An additional problem: MFG didn’t have the back office for the situation it had created. Till and Heckinger write that it had back office systems appropriate for its futures commission merchant and broker dealer businesses but that they were “not well-suited to managing a book of leveraged proprietary positions.” As an example: MFG had split its settlement operations between two banks, J.P. Morgan Chase and Bank of New York Mello, and this allowed for situations in which liquidity was available in one but not the other.
The downgrades, margin calls, and back office issues all helped create a “fire sale” atmosphere around the sale of assets, part of the death spiral leading to its Halloween bankruptcy filing.
Moral Hazard and Due Diligence
One key takeaway for Till and Heckinger is that the public face of MFG was very different from its private face, its proprietary business. “Customers believed they were dealing with a reliable agent, and generally they did not have full knowledge of the ‘other’ MFG… [their] collective faith in the customer-facing business exposed the moral hazard implications of the protections.”
Of course the customer’s faith was underwritten by the law, for example by section 4d of the U.S. Commodity Exchange Act, which required the segregation of customer monies and positions.
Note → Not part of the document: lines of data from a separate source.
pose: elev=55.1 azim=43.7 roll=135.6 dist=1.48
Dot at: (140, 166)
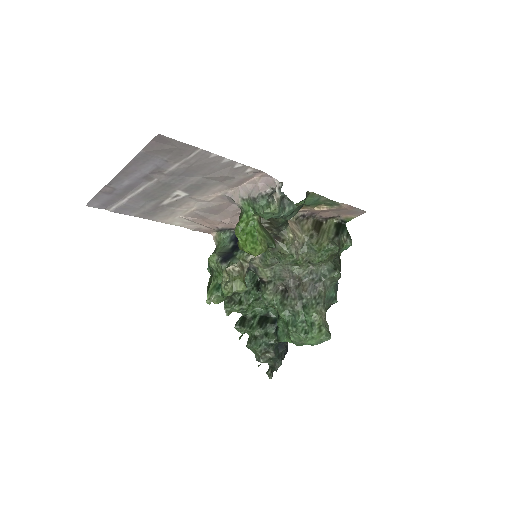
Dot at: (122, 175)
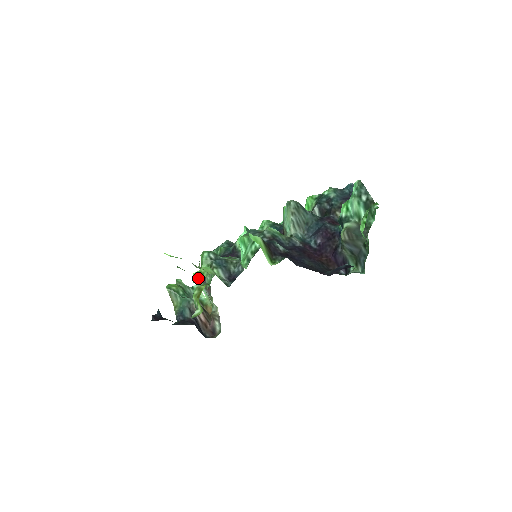
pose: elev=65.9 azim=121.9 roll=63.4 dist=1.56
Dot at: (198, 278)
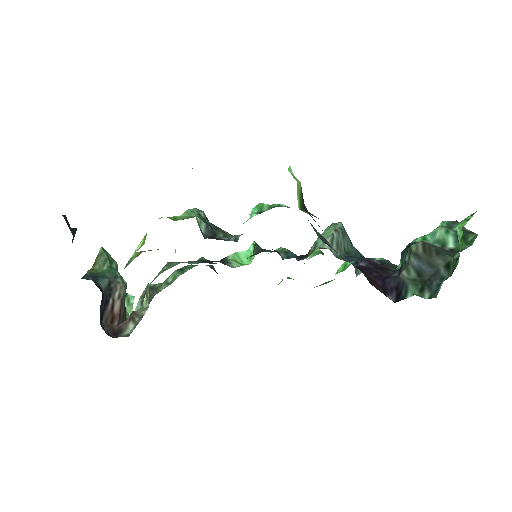
Dot at: occluded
So the two faces should have been safely distinct. But of course they weren’t and the customers “were left with unhedged positions and/or their assets tied up in liquidation proceedings for about four years.”
Some matters are still in litigation. Corzine himself only this year settled the charges against him brought by the Commodity Futures Trading Commission.
Till and Heckinger see the lesson of the debacle as one of due diligence. One shouldn’t expect that the law and regulators will keep one’s counter-parties honest. One has to do some keeping-honest work for one’s own self.